Five decades hence I very likely won't exist. This earthly go-round will be over for me. Perhaps sooner.
I knew a swimming coach back in Loveland, Colorado. He was a real jerk, a total asshole. But he had a real talent for creating champion swimmers. He was eleven years older than me, and a perennial Masters-level swimming champion himself. He was in great shape, not an inch of fat on him. I spoke to him when I had to; he was always quite demeaning and condescending to me whenever I did.
One of those times--one of the last times I spoke to him, actually--he tried to convince me to get back into the water, to join the Masters' team he also coached. I declined. This was back in the early 90s, when I was in my early 30s. At that time I too had no belly fat, and was pretty lean and hard.

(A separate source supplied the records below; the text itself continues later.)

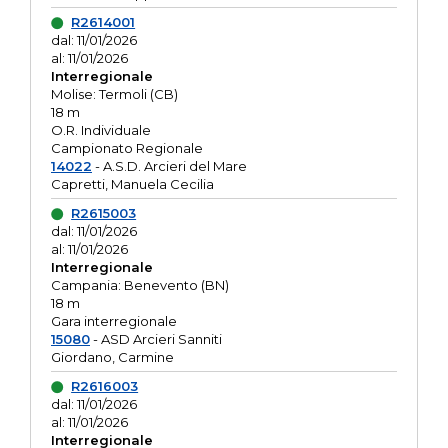
R2614001
dal: 11/01/2026
al: 11/01/2026
Interregionale
Molise: Termoli (CB)
18 m
O.R. Individuale
Campionato Regionale
14022
- A.S.D. Arcieri del Mare
Capretti, Manuela Cecilia
R2615003
dal: 11/01/2026
al: 11/01/2026
Interregionale
Campania: Benevento (BN)
18 m
Gara interregionale
15080
- ASD Arcieri Sanniti
Giordano, Carmine
R2616003
dal: 11/01/2026
al: 11/01/2026
Interregionale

He appraised me critically and said, "You aren't going to last into your fifties if you don't take care of yourself, Shawn."
On my birthday, 2018, at the age of sixty-seven, this coach hopped into the pool for an early-morning workout with his team, swam to the other end, and sank like a rock to the bottom. I wasn't aware he had died until several months later, when I saw his obituary.
I wonder if time passed as fast for him till that final moment as it does for me now.